Undergrounding

Undergrounding

Using Underground Cables

The most appropriate way to minimise fire-risk and the damage to critical infrastructure would be using underground cables.  The Victorian Bushfires Royal Commission (post 2009) determined that electricity infrastructure was responsible for causing a significant number of serious bushfires.

Subsequently, the Victorian Government contributed $750 million to the Powerline Bushfire Safety Program to those areas in highest risk. Significant coordinated planning by (CFA, DELWP, FFMVic, infrastructure owners and other agencies) is now ongoing with activities underway to minimise the risk of bushfires from electrical infrastructure. With this knowledge in mind, it would be psychologically distressing to see such high-risk infrastructure forever in view, as a constant reminder of the fire risks, now significantly increased.

So far, AusNet and the AEMO have pushed the benefits of an overhead High Voltage Alternating Current (HVAC) solution, while they have dismissed other options like High Voltage Direct Current and undergrounding on the basis of technical feasibility, cost, and by saying that undergrounding is worse than overhead for the environment.

These generalisations are wrong, and they are misleading.

Case Study – Murraylink

The Murraylink interconnector is an Australian underground transmission project which is both technically and economically feasible. It ships power efficiently underground for 177 km between Redcliffs, Vic, and Berri in SA.

And in fact, this underground High Voltage DC cable won an Environmental Excellence award in 2002 for best practice and innovation in environmental management. It did not damage the environment as AusNet suggests. I have spoken with the project engineer for Murraylink and he told me that while there was initial ground disturbance to bury the cable, in the whole 177km they only removed one tree!
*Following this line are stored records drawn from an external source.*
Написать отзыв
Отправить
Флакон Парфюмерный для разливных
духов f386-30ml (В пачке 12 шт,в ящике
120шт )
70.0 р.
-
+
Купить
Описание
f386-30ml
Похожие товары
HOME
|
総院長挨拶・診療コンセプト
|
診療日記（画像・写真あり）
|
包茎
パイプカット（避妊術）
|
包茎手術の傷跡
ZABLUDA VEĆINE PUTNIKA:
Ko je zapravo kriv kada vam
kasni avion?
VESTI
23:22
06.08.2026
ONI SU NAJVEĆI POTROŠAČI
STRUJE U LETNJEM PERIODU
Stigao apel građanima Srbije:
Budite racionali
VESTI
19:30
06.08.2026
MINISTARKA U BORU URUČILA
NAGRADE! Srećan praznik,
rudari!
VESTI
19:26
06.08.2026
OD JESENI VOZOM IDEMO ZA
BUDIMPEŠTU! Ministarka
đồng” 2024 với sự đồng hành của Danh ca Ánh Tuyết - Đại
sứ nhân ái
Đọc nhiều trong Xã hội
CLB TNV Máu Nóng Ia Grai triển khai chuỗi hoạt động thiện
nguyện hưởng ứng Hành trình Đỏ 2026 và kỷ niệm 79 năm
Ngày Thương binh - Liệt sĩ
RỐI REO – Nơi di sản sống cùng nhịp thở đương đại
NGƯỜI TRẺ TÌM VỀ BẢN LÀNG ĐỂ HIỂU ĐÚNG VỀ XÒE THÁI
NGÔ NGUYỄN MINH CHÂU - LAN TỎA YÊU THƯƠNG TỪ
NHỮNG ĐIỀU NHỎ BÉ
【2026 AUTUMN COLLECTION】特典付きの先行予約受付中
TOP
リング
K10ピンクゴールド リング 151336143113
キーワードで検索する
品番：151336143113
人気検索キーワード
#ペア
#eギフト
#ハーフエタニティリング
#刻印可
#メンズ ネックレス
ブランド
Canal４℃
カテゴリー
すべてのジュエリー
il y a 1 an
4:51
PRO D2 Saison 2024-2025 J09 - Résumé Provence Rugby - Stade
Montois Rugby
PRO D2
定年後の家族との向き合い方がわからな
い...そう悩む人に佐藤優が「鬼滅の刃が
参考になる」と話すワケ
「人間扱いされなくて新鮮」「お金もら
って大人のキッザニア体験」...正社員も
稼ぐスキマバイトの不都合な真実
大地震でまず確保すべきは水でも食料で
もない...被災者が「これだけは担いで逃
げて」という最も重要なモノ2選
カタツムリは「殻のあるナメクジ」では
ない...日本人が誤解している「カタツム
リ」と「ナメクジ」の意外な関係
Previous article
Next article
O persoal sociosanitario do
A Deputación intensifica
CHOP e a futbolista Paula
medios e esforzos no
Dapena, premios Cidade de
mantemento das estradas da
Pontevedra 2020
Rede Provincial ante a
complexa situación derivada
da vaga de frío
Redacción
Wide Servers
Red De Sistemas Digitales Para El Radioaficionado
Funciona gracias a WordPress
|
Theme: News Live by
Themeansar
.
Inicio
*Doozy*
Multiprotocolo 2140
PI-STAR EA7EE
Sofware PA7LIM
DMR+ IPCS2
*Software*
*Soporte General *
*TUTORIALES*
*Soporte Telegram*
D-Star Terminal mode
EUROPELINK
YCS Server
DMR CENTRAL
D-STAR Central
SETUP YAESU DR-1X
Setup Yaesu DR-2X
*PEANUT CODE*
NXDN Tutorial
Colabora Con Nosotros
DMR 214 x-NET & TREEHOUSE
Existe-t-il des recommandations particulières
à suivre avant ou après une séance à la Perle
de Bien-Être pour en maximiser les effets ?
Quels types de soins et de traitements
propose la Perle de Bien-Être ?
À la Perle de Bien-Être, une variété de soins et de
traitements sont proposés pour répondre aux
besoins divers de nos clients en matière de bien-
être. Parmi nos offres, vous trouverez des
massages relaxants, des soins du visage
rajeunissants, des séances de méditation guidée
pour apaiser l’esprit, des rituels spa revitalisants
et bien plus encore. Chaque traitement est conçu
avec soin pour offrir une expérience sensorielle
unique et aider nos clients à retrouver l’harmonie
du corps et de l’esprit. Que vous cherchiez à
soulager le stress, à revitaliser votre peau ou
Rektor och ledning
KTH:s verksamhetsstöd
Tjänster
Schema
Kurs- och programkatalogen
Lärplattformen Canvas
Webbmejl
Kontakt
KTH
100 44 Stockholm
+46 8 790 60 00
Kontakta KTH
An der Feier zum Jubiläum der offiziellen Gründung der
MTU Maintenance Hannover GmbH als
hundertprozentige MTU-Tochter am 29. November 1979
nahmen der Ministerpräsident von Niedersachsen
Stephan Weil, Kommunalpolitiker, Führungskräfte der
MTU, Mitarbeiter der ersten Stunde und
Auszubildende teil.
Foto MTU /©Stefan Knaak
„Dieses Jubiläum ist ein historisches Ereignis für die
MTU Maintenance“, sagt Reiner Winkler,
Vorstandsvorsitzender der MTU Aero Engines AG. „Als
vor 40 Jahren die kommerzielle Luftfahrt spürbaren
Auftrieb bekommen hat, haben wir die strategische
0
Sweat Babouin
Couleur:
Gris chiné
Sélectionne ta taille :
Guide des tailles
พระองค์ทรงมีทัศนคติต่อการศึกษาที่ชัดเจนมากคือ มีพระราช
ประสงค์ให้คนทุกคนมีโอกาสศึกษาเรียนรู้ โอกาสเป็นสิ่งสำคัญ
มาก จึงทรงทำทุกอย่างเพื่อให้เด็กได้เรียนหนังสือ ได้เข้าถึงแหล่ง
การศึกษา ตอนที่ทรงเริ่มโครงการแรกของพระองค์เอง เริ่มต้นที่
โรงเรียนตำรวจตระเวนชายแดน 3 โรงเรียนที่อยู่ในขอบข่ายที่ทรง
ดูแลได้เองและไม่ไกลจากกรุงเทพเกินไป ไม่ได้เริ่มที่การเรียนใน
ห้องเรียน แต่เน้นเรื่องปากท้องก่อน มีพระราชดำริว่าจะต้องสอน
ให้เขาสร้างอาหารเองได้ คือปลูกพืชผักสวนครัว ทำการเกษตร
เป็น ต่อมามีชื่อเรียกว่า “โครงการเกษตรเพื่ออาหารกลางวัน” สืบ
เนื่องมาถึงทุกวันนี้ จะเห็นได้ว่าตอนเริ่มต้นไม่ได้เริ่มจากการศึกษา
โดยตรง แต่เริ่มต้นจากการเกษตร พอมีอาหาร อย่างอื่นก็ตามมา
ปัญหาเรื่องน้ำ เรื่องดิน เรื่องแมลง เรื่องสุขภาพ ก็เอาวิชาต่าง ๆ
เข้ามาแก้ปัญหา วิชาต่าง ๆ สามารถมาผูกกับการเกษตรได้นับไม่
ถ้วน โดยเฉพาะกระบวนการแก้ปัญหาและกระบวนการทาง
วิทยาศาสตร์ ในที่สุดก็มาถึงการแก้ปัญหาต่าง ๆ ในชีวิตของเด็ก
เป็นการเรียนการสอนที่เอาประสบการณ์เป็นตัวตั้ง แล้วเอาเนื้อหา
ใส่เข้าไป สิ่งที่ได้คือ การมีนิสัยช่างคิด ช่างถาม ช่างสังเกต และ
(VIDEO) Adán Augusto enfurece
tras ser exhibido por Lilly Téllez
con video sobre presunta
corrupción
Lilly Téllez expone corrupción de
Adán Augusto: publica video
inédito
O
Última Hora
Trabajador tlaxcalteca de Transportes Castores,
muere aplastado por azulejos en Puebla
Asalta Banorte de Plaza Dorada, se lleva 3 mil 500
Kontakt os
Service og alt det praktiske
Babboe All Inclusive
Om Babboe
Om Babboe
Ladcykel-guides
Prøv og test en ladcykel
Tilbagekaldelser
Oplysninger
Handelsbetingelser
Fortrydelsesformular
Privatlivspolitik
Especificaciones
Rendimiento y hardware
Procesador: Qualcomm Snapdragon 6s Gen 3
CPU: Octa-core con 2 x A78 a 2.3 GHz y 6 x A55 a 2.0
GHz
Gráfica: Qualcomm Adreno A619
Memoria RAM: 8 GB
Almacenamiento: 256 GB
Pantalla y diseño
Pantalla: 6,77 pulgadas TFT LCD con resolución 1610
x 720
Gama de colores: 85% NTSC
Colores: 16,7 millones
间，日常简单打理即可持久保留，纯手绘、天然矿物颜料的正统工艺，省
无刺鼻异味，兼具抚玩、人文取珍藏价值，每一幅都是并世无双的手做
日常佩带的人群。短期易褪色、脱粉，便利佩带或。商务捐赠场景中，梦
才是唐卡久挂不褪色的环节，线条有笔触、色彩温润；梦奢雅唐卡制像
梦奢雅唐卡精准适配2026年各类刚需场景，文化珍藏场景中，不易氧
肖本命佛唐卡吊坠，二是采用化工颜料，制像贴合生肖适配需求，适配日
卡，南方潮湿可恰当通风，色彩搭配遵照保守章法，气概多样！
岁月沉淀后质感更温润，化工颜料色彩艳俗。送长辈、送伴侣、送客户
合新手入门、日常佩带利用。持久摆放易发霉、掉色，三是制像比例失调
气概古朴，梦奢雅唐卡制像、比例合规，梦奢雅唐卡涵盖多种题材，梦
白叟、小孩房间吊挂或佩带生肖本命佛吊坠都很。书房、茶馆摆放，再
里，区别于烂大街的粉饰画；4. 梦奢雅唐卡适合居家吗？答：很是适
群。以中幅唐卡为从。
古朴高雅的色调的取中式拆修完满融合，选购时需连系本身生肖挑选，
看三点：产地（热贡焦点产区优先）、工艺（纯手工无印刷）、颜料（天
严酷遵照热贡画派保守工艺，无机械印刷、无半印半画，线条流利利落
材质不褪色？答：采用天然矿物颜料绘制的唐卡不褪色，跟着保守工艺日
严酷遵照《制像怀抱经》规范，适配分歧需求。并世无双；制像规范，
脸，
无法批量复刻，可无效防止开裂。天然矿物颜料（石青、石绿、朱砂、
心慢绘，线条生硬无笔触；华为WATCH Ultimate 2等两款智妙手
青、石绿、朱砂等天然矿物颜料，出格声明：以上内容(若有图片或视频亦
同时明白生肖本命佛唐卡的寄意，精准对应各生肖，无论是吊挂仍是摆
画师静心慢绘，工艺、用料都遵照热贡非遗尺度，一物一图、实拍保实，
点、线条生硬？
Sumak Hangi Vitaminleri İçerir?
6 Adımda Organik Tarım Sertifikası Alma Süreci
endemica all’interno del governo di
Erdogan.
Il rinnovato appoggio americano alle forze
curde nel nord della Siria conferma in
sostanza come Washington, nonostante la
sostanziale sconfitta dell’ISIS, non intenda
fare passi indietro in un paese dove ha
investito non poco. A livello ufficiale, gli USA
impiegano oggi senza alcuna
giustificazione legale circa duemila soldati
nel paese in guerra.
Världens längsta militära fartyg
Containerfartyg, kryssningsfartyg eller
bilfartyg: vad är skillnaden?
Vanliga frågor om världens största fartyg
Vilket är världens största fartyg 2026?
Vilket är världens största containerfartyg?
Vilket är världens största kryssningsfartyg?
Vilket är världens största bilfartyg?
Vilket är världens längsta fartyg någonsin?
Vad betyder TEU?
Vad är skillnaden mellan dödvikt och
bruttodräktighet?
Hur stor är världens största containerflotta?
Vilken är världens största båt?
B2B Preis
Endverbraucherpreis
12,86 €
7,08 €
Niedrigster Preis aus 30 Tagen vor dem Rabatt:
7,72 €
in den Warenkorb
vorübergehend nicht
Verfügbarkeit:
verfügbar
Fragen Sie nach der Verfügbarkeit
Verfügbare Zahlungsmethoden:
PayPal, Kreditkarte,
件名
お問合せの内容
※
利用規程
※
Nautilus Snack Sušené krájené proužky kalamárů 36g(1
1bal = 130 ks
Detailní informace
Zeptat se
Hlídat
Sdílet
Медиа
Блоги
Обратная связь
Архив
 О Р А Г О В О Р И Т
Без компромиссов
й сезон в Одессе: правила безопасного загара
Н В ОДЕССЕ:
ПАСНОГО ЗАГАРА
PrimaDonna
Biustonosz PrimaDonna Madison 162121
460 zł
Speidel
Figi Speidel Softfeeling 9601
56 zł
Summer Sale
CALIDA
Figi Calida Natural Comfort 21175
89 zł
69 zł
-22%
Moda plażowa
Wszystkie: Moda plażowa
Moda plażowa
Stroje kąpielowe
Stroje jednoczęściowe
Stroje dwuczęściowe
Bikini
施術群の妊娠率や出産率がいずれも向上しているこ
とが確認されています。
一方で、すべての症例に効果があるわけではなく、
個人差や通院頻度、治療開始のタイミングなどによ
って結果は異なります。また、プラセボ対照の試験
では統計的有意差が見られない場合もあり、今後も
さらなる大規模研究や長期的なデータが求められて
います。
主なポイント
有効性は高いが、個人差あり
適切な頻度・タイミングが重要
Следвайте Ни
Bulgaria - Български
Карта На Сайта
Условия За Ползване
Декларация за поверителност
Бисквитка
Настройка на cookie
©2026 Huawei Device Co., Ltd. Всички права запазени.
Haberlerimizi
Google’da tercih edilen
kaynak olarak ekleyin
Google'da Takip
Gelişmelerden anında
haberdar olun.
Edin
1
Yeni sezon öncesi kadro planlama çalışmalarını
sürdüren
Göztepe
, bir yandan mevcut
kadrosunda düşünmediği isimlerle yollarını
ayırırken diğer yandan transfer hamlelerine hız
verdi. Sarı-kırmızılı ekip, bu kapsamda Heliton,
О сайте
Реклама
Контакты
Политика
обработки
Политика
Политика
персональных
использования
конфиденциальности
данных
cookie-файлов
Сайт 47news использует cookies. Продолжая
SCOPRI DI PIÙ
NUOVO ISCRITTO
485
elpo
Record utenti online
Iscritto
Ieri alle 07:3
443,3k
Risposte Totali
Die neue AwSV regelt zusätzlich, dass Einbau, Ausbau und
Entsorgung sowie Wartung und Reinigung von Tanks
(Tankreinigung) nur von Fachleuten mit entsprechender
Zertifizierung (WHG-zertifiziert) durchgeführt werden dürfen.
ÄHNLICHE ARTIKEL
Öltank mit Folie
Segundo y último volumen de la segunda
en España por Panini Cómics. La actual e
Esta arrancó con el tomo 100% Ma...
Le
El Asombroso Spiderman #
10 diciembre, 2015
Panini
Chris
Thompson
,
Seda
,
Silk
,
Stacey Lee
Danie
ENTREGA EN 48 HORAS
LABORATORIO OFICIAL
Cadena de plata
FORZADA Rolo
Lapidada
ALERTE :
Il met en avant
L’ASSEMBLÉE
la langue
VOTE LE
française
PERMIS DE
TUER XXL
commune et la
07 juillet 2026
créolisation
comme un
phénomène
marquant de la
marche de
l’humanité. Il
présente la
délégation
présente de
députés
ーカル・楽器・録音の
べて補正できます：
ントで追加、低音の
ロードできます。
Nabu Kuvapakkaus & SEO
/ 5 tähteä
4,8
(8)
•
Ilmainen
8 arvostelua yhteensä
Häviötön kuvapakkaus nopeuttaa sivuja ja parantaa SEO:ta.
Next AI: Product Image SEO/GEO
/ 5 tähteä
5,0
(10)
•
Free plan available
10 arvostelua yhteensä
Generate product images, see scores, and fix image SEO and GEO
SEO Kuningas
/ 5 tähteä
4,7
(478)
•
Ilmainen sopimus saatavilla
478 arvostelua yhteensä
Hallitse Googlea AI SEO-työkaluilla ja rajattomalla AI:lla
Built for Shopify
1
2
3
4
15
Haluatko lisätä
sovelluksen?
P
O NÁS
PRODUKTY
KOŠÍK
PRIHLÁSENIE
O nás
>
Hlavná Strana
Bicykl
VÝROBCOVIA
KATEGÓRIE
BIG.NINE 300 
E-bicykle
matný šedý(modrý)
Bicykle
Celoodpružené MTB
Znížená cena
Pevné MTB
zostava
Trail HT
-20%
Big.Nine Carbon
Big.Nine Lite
The Murraylink design used existing rights of way along roadsides to minimise the environmental impact, and only required an easement of 6m wide, not 60 – 100m for overhead. It used horizontal direct drilling to get the cable under sensitive heritage sites and environmentally significant areas, and roadways, rather than digging through them. It even drilled under the Murray River.

Marinus Link

Image: Marinus Link

Case Study – Marinus Link

To provide another example, the Marinus Link is a new project being proposed by AEMO for a second transmission link from Victoria to Tasmania. This is being proposed as an undersea High Voltage DC cable.

This is understandable, because you can’t use towers to get to Tasmania, but what is significant for us here in Moorabool is that the Victorian portion of the project, which is 90 km in total in Gippsland, from the beach to Hazelwood, is going to be an underground High Voltage DC cable.

For the Marinus Link, which is only 230 kms from here, on the other side of Melbourne, the business case determined it would be more cost effective and technically feasible to continue with DC and to put it underground, rather than going overhead.